▶ **Aufgabe A**: Gib aus dem Textauszug die Stelle wortgetreu wieder, die bei „Zurück am Auto“ beginnt und bei „verarbeitet werden müssen.“ endet.

▶ **Textauszug**:
================================
Der Rückweg kommt mir wesentlich kzer vor, als es der Hinweg getan hatte. Vielleicht liegt das daran, dass ich jetzt einen direkteren Weg gewählt hatte und weder weggeschwemmte Wege noch eine nach dem sturzfallartigem Regen gebildete Furth mir in den Weg floss. Oder der Müsliriegel war vielleicht ein Powerriegel?
Zurück am Auto schnalle ich das Rad wieder hinten drauf und google erst mal nach einem Supermarkt in der Nähe. Eines der Kinder bat um einen Bananeneinkauf. Man kennt das ja als Eltern: Hat man keine Banane zu Hause, ist es um die Welt beinahe geschehen, zumindest um den Weltfrieden ist es schlcht bestellt. Na gut, der Familienfrieden gerät in Schieflage. Kauft man aber ausreichend Bananen, so dass jeder in der Familie seinen Bananenhunger stillen kann, dann waren es ganz bestimmt zu viele Bananen, die auch noch alle gleichzeitig braun -zu braun- werden und zu Bananenbrot verarbeitet werden müssen.
================================
▶ **Quellenmaterial**:
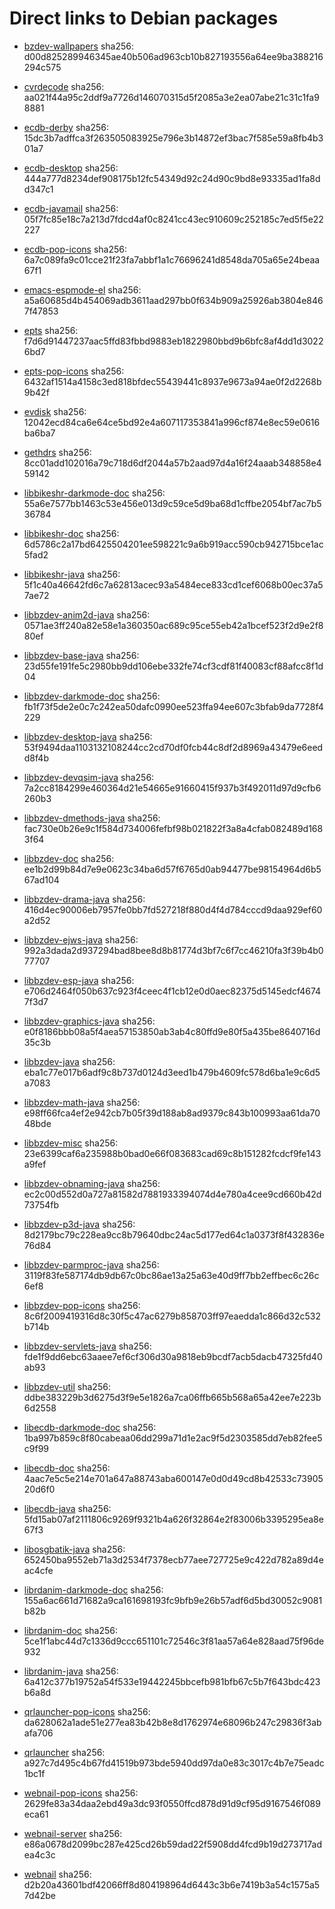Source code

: # Direct links to Debian packages
 
  - [bzdev-wallpapers](./archive/pool/contrib/b/bzdev-wallpapers/bzdev-wallpapers_1.0.0_all.deb)
    sha256: d00d825289946345ae40b506ad963cb10b827193556a64ee9ba388216294c575
 
  - [cvrdecode](./archive/pool/contrib/c/cvrdecode/cvrdecode_1.2_all.deb)
    sha256: aa021f44a95c2ddf9a7726d146070315d5f2085a3e2ea07abe21c31c1fa98881
 
  - [ecdb-derby](./archive/pool/contrib/e/ecdb-derby/ecdb-derby_0.1.7_all.deb)
    sha256: 15dc3b7adffca3f263505083925e796e3b14872ef3bac7f585e59a8fb4b301a7
 
  - [ecdb-desktop](./archive/pool/contrib/e/ecdb-desktop/ecdb-desktop_0.1.7_all.deb)
    sha256: 444a777d8234def908175b12fc54349d92c24d90c9bd8e93335ad1fa8dd347c1
 
  - [ecdb-javamail](./archive/pool/contrib/e/ecdb-javamail/ecdb-javamail_0.1.7_all.deb)
    sha256: 05f7fc85e18c7a213d7fdcd4af0c8241cc43ec910609c252185c7ed5f5e22227
 
  - [ecdb-pop-icons](./archive/pool/contrib/e/ecdb-pop-icons/ecdb-pop-icons_0.1.7_all.deb)
    sha256: 6a7c089fa9c01cce21f23fa7abbf1a1c76696241d8548da705a65e24beaa67f1
 
  - [emacs-espmode-el](./archive/pool/contrib/e/emacs-espmode-el/emacs-espmode-el_1.1_all.deb)
    sha256: a5a60685d4b454069adb3611aad297bb0f634b909a25926ab3804e8467f47853
 
  - [epts](./archive/pool/contrib/e/epts/epts_1.1.29_all.deb)
    sha256: f7d6d91447237aac5ffd83fbbd9883eb1822980bbd9b6bfc8af4dd1d30226bd7
 
  - [epts-pop-icons](./archive/pool/contrib/e/epts-pop-icons/epts-pop-icons_1.1.29_all.deb)
    sha256: 6432af1514a4158c3ed818bfdec55439441c8937e9673a94ae0f2d2268b9b42f
 
  - [evdisk](./archive/pool/contrib/e/evdisk/evdisk_1.13.1_all.deb)
    sha256: 12042ecd84ca6e64ce5bd92e4a607117353841a996cf874e8ec59e0616ba6ba7
 
  - [gethdrs](./archive/pool/contrib/g/gethdrs/gethdrs_1.1.1_all.deb)
    sha256: 8cc01add102016a79c718d6df2044a57b2aad97d4a16f24aaab348858e459142
 
  - [libbikeshr-darkmode-doc](./archive/pool/contrib/libb/libbikeshr-darkmode-doc/libbikeshr-darkmode-doc_1.4.9_all.deb)
    sha256: 55a6e7577bb1463c53e456e013d9c59ce5d9ba68d1cffbe2054bf7ac7b536784
 
  - [libbikeshr-doc](./archive/pool/contrib/libb/libbikeshr-doc/libbikeshr-doc_1.4.9_all.deb)
    sha256: 6d5786c2a17bd6425504201ee598221c9a6b919acc590cb942715bce1ac5fad2
 
  - [libbikeshr-java](./archive/pool/contrib/libb/libbikeshr-java/libbikeshr-java_1.4.9_all.deb)
    sha256: 5f1c40a46642fd6c7a62813acec93a5484ece833cd1cef6068b00ec37a57ae72
 
  - [libbzdev-anim2d-java](./archive/pool/contrib/libb/libbzdev-anim2d-java/libbzdev-anim2d-java_2.1.30_all.deb)
    sha256: 0571ae3ff240a82e58e1a360350ac689c95ce55eb42a1bcef523f2d9e2f880ef
 
  - [libbzdev-base-java](./archive/pool/contrib/libb/libbzdev-base-java/libbzdev-base-java_2.1.30_all.deb)
    sha256: 23d55fe191fe5c2980bb9dd106ebe332fe74cf3cdf81f40083cf88afcc8f1d04
 
  - [libbzdev-darkmode-doc](./archive/pool/contrib/libb/libbzdev-darkmode-doc/libbzdev-darkmode-doc_2.1.30_all.deb)
    sha256: fb1f73f5de2e0c7c242ea50dafc0990ee523ffa94ee607c3bfab9da7728f4229
 
  - [libbzdev-desktop-java](./archive/pool/contrib/libb/libbzdev-desktop-java/libbzdev-desktop-java_2.1.30_all.deb)
    sha256: 53f9494daa1103132108244cc2cd70df0fcb44c8df2d8969a43479e6eedd8f4b
 
  - [libbzdev-devqsim-java](./archive/pool/contrib/libb/libbzdev-devqsim-java/libbzdev-devqsim-java_2.1.30_all.deb)
    sha256: 7a2cc8184299e460364d21e54665e91660415f937b3f492011d97d9cfb6260b3
 
  - [libbzdev-dmethods-java](./archive/pool/contrib/libb/libbzdev-dmethods-java/libbzdev-dmethods-java_2.1.30_all.deb)
    sha256: fac730e0b26e9c1f584d734006fefbf98b021822f3a8a4cfab082489d1683f64
 
  - [libbzdev-doc](./archive/pool/contrib/libb/libbzdev-doc/libbzdev-doc_2.1.30_all.deb)
    sha256: ee1b2d99b84d7e9e0623c34ba6d57f6765d0ab94477be98154964d6b567ad104
 
  - [libbzdev-drama-java](./archive/pool/contrib/libb/libbzdev-drama-java/libbzdev-drama-java_2.1.30_all.deb)
    sha256: 416d4ec90006eb7957fe0bb7fd527218f880d4f4d784cccd9daa929ef60a2d52
 
  - [libbzdev-ejws-java](./archive/pool/contrib/libb/libbzdev-ejws-java/libbzdev-ejws-java_2.1.30_all.deb)
    sha256: 992a3dada2d937294bad8bee8d8b81774d3bf7c6f7cc46210fa3f39b4b077707
 
  - [libbzdev-esp-java](./archive/pool/contrib/libb/libbzdev-esp-java/libbzdev-esp-java_2.1.30_all.deb)
    sha256: e706d2464f050b637c923f4ceec4f1cb12e0d0aec82375d5145edcf46747f3d7
 
  - [libbzdev-graphics-java](./archive/pool/contrib/libb/libbzdev-graphics-java/libbzdev-graphics-java_2.1.30_all.deb)
    sha256: e0f8186bbb08a5f4aea57153850ab3ab4c80ffd9e80f5a435be8640716d35c3b
 
  - [libbzdev-java](./archive/pool/contrib/libb/libbzdev-java/libbzdev-java_2.1.30_all.deb)
    sha256: eba1c77e017b6adf9c8b737d0124d3eed1b479b4609fc578d6ba1e9c6d5a7083
 
  - [libbzdev-math-java](./archive/pool/contrib/libb/libbzdev-math-java/libbzdev-math-java_2.1.30_all.deb)
    sha256: e98ff66fca4ef2e942cb7b05f39d188ab8ad9379c843b100993aa61da7048bde
 
  - [libbzdev-misc](./archive/pool/contrib/libb/libbzdev-misc/libbzdev-misc_2.1.30_all.deb)
    sha256: 23e6399caf6a235988b0bad0e66f083683cad69c8b151282fcdcf9fe143a9fef
 
  - [libbzdev-obnaming-java](./archive/pool/contrib/libb/libbzdev-obnaming-java/libbzdev-obnaming-java_2.1.30_all.deb)
    sha256: ec2c00d552d0a727a81582d7881933394074d4e780a4cee9cd660b42d73754fb
 
  - [libbzdev-p3d-java](./archive/pool/contrib/libb/libbzdev-p3d-java/libbzdev-p3d-java_2.1.30_all.deb)
    sha256: 8d2179bc79c228ea9cc8b79640dbc24ac5d177ed64c1a0373f8f432836e76d84
 
  - [libbzdev-parmproc-java](./archive/pool/contrib/libb/libbzdev-parmproc-java/libbzdev-parmproc-java_2.1.30_all.deb)
    sha256: 3119f83fe587174db9db67c0bc86ae13a25a63e40d9ff7bb2effbec6c26c6ef8
 
  - [libbzdev-pop-icons](./archive/pool/contrib/libb/libbzdev-pop-icons/libbzdev-pop-icons_2.1.30_all.deb)
    sha256: 8c6f2009419316d8c30f5c47ac6279b858703ff97eaedda1c866d32c532b714b
 
  - [libbzdev-servlets-java](./archive/pool/contrib/libb/libbzdev-servlets-java/libbzdev-servlets-java_2.1.30_all.deb)
    sha256: fde1f9dd6ebc63aaee7ef6cf306d30a9818eb9bcdf7acb5dacb47325fd40ab93
 
  - [libbzdev-util](./archive/pool/contrib/libb/libbzdev-util/libbzdev-util_2.1.30_all.deb)
    sha256: ddbe383229b3d6275d3f9e5e1826a7ca06ffb665b568a65a42ee7e223b6d2558
 
  - [libecdb-darkmode-doc](./archive/pool/contrib/libe/libecdb-darkmode-doc/libecdb-darkmode-doc_0.1.7_all.deb)
    sha256: 1ba997b859c8f80cabeaa06dd299a71d1e2ac9f5d2303585dd7eb82fee5c9f99
 
  - [libecdb-doc](./archive/pool/contrib/libe/libecdb-doc/libecdb-doc_0.1.7_all.deb)
    sha256: 4aac7e5c5e214e701a647a88743aba600147e0d0d49cd8b42533c7390520d6f0
 
  - [libecdb-java](./archive/pool/contrib/libe/libecdb-java/libecdb-java_0.1.7_all.deb)
    sha256: 5fd15ab07af2111806c9269f9321b4a626f32864e2f83006b3395295ea8e67f3
 
  - [libosgbatik-java](./archive/pool/contrib/libo/libosgbatik-java/libosgbatik-java_0.4.2_all.deb)
    sha256: 652450ba9552eb71a3d2534f7378ecb77aee727725e9c422d782a89d4eac4cfe
 
  - [librdanim-darkmode-doc](./archive/pool/contrib/libr/librdanim-darkmode-doc/librdanim-darkmode-doc_1.4.13_all.deb)
    sha256: 155a6ac661d71682a9ca161698193fc9bfb9e26b57adf6d5bd30052c9081b82b
 
  - [librdanim-doc](./archive/pool/contrib/libr/librdanim-doc/librdanim-doc_1.4.13_all.deb)
    sha256: 5ce1f1abc44d7c1336d9ccc651101c72546c3f81aa57a64e828aad75f96de932
 
  - [librdanim-java](./archive/pool/contrib/libr/librdanim-java/librdanim-java_1.4.13_all.deb)
    sha256: 6a412c377b19752a54f533e19442245bbcefb981bfb67c5b7f643bdc423b6a8d
 
  - [qrlauncher-pop-icons](./archive/pool/contrib/q/qrlauncher-pop-icons/qrlauncher-pop-icons_1.14_all.deb)
    sha256: da628062a1ade51e277ea83b42b8e8d1762974e68096b247c29836f3abafa706
 
  - [qrlauncher](./archive/pool/contrib/q/qrlauncher/qrlauncher_1.14_all.deb)
    sha256: a927c7d495c4b67fd41519b973bde5940dd97da0e83c3017c4b7e75eadc1bc1f
 
  - [webnail-pop-icons](./archive/pool/contrib/w/webnail-pop-icons/webnail-pop-icons_1.6.27_all.deb)
    sha256: 2629fe83a34daa2ebd49a3dc93f0550ffcd878d91d9cf95d9167546f089eca61
 
  - [webnail-server](./archive/pool/contrib/w/webnail-server/webnail-server_1.6.27_all.deb)
    sha256: e86a0678d2099bc287e425cd26b59dad22f5908dd4fcd9b19d273717adea4c3c
 
  - [webnail](./archive/pool/contrib/w/webnail/webnail_1.6.27_all.deb)
    sha256: d2b20a43601bdf42066ff8d804198964d6443c3b6e7419b3a54c1575a57d42be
================================
▶ **Aufgabe B**: Gib an, wie viele Zeilen der Datensätze die Zeichenfolge „libe“ enthalten. Nenne nur die Zahl.

▶ **Schriftliche Antwort A**:
Zurück am Auto schnalle ich das Rad wieder hinten drauf und google erst mal nach einem Supermarkt in der Nähe. Eines der Kinder bat um einen Bananeneinkauf. Man kennt das ja als Eltern: Hat man keine Banane zu Hause, ist es um die Welt beinahe geschehen, zumindest um den Weltfrieden ist es schlcht bestellt. Na gut, der Familienfrieden gerät in Schieflage. Kauft man aber ausreichend Bananen, so dass jeder in der Familie seinen Bananenhunger stillen kann, dann waren es ganz bestimmt zu viele Bananen, die auch noch alle gleichzeitig braun -zu braun- werden und zu Bananenbrot verarbeitet werden müssen.

▶ **Schriftliche Antwort B**: 3